Directions for this task | Lay out the listing as a Markdown table with the columns Row and Listing line. Begin at the line containing "хоногийн турш түүнд хүндэтгэл үзүүлэх олон" and continue through the end of the listing, skipping blank lines and leaving out the pictures.

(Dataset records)
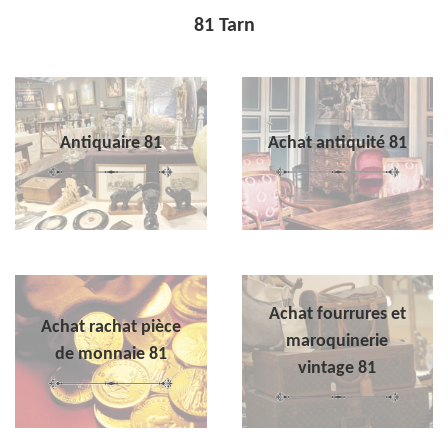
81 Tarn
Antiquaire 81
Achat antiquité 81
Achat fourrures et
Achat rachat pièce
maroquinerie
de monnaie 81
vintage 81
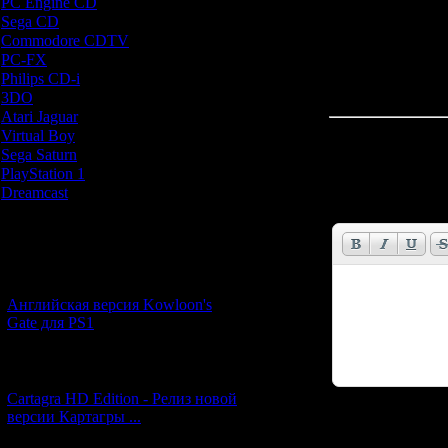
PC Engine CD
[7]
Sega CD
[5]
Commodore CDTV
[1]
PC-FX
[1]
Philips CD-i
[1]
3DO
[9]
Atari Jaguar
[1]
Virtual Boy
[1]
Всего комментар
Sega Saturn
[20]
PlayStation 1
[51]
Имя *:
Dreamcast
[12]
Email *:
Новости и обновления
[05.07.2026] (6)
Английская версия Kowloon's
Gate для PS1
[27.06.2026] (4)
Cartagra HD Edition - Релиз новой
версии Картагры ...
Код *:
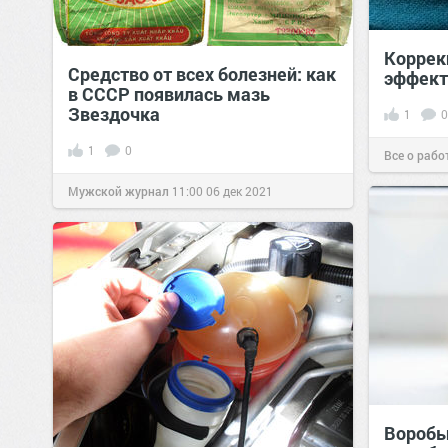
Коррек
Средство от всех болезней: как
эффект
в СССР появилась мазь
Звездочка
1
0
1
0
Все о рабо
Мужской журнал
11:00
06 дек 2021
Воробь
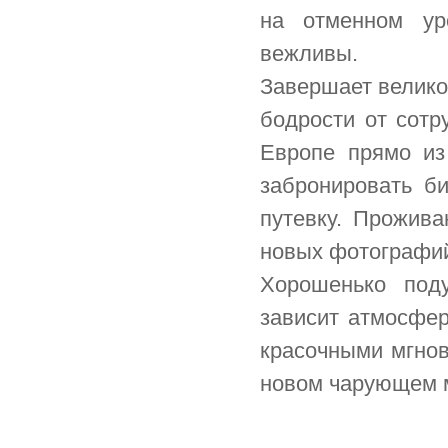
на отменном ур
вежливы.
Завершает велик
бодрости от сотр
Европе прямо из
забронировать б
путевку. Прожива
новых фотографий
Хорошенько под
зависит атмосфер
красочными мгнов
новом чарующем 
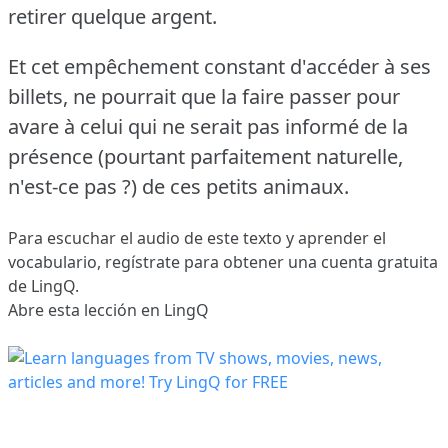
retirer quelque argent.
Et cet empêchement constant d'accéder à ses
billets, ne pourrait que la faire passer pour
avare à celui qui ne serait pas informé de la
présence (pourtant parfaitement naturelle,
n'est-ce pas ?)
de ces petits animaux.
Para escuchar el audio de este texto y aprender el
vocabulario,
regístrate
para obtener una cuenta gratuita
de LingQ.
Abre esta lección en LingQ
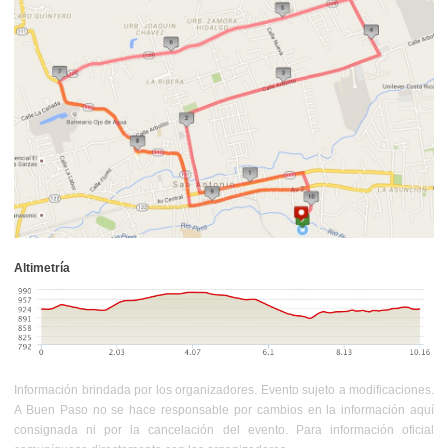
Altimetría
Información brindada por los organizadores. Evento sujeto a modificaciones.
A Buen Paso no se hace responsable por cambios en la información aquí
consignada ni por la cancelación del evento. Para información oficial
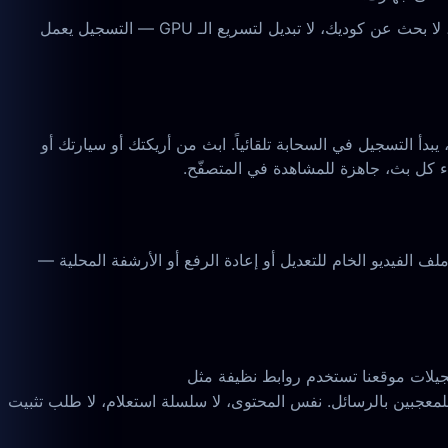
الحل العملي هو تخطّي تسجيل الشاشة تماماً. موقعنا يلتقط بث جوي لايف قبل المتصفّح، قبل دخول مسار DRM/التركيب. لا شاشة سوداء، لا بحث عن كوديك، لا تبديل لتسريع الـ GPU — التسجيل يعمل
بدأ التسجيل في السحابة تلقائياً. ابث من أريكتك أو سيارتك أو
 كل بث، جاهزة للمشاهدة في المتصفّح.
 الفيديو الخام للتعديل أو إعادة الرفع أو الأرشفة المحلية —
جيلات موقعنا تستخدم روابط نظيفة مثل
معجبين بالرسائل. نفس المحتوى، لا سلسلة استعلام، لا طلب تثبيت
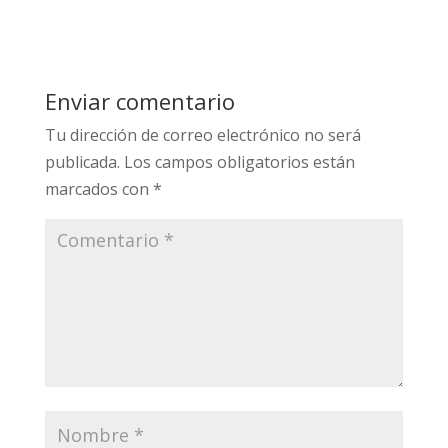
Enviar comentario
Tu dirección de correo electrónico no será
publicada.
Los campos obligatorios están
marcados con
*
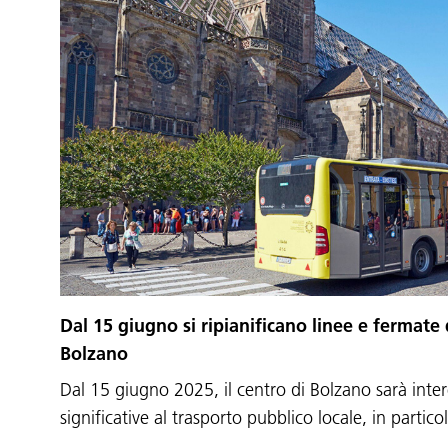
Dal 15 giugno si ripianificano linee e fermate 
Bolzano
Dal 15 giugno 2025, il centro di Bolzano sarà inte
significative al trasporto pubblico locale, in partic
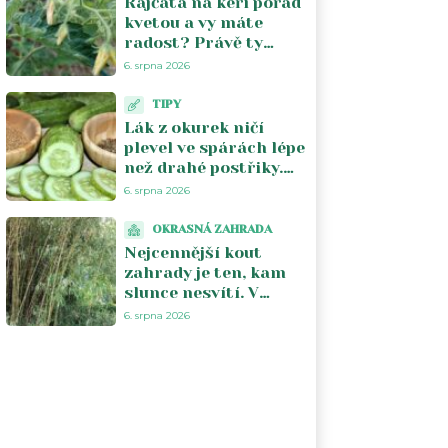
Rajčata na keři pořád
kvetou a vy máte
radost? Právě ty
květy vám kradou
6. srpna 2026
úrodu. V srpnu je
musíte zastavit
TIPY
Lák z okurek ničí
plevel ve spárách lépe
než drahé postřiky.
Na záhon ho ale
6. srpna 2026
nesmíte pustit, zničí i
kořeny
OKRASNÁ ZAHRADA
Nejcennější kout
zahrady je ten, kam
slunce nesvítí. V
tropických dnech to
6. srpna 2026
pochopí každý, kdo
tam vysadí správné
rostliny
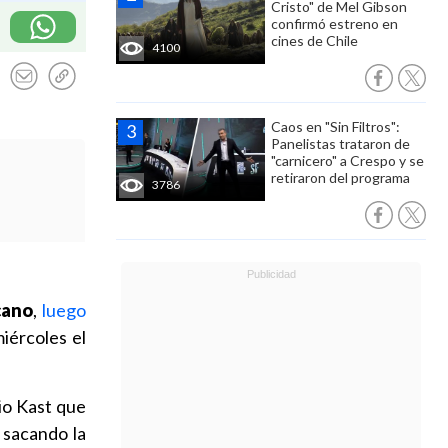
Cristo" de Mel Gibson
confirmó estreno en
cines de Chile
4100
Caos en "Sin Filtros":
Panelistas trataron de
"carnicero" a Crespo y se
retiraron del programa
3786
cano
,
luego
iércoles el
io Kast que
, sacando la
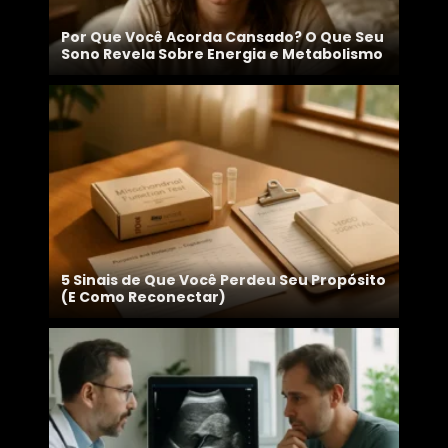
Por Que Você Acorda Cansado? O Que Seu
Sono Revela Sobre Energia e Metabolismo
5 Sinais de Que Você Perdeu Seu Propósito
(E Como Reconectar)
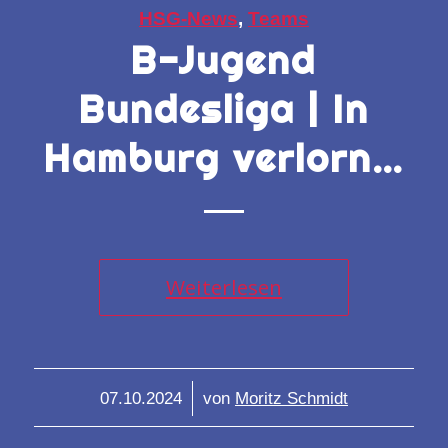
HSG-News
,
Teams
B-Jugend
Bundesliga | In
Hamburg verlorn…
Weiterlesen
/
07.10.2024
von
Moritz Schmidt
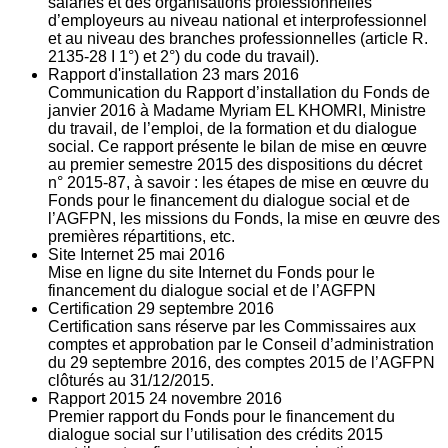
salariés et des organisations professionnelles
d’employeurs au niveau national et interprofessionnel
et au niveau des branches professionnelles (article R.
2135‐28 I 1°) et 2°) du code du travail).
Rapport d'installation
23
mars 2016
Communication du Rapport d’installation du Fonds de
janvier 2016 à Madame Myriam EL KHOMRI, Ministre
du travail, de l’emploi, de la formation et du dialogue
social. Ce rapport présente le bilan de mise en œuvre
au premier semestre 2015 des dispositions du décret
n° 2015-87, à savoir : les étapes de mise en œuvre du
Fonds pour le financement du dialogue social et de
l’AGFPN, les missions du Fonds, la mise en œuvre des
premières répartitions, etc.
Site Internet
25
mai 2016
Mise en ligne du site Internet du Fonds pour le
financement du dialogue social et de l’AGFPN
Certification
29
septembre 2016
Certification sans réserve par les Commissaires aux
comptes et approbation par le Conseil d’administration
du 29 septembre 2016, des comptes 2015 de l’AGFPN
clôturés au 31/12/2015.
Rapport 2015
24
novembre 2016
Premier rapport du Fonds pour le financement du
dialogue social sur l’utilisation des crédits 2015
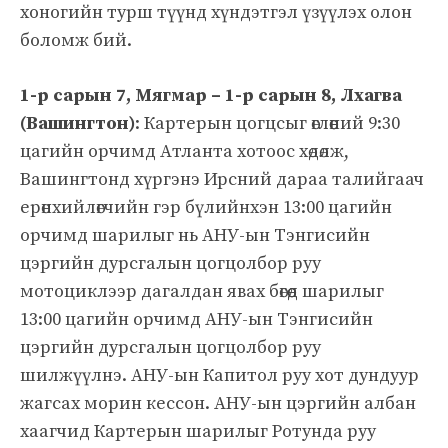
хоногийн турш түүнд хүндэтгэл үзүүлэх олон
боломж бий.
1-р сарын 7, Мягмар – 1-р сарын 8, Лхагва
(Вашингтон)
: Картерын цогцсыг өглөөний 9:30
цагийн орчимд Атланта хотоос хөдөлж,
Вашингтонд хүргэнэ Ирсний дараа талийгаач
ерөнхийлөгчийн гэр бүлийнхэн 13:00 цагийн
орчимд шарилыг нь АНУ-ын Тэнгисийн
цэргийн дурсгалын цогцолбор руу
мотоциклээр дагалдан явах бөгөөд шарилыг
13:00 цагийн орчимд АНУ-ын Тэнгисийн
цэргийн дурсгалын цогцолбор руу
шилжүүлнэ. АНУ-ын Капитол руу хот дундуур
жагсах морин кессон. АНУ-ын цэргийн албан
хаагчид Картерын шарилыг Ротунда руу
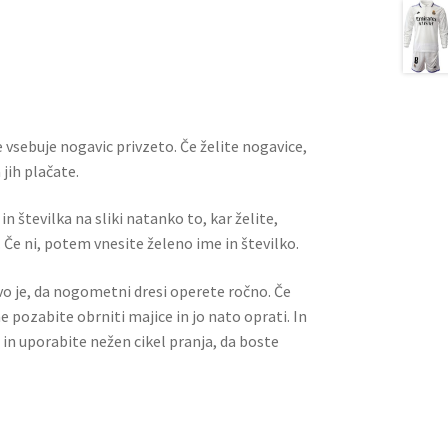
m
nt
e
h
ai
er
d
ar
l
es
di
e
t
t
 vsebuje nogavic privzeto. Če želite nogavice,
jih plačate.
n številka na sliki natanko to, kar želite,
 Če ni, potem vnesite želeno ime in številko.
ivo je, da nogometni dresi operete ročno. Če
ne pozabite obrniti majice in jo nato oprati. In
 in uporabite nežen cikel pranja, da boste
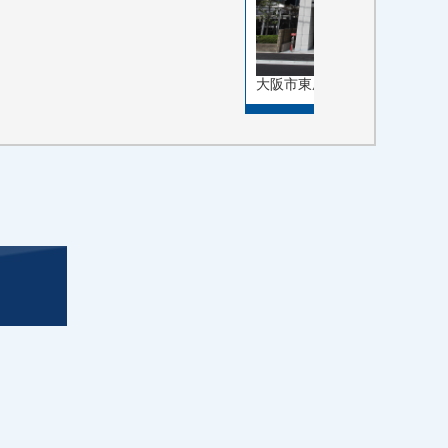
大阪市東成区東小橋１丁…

Result of the exercise |
| Row | Listing line |
|---|---|
| 1 | хоногийн турш түүнд хүндэтгэл үзүүлэх олон |
| 2 | боломж бий. |
| 3 | 1-р сарын 7, Мягмар – 1-р сарын 8, Лхагва |
| 4 | (Вашингтон) |
| 5 | : Картерын цогцсыг өглөөний 9:30 |
| 6 | цагийн орчимд Атланта хотоос хөдөлж, |
| 7 | Вашингтонд хүргэнэ Ирсний дараа талийгаач |
| 8 | ерөнхийлөгчийн гэр бүлийнхэн 13:00 цагийн |
| 9 | орчимд шарилыг нь АНУ-ын Тэнгисийн |
| 10 | цэргийн дурсгалын цогцолбор руу |
| 11 | мотоциклээр дагалдан явах бөгөөд шарилыг |
| 12 | 13:00 цагийн орчимд АНУ-ын Тэнгисийн |
| 13 | цэргийн дурсгалын цогцолбор руу |
| 14 | шилжүүлнэ. АНУ-ын Капитол руу хот дундуур |
| 15 | жагсах морин кессон. АНУ-ын цэргийн албан |
| 16 | хаагчид Картерын шарилыг Ротунда руу |
| 17 | m |
| 18 | nt |
| 19 | e |
| 20 | h |
| 21 | ai |
| 22 | er |
| 23 | d |
| 24 | ar |
| 25 | l |
| 26 | es |
| 27 | di |
| 28 | e |
| 29 | t |
| 30 | t |
| 31 |  vsebuje nogavic privzeto. Če želite nogavice, |
| 32 | jih plačate. |
| 33 | n številka na sliki natanko to, kar želite, |
| 34 |  Če ni, potem vnesite želeno ime in številko. |
| 35 | ivo je, da nogometni dresi operete ročno. Če |
| 36 | ne pozabite obrniti majice in jo nato oprati. In |
| 37 |  in uporabite nežen cikel pranja, da boste |
| 38 | 大阪市東成区東小橋１丁… |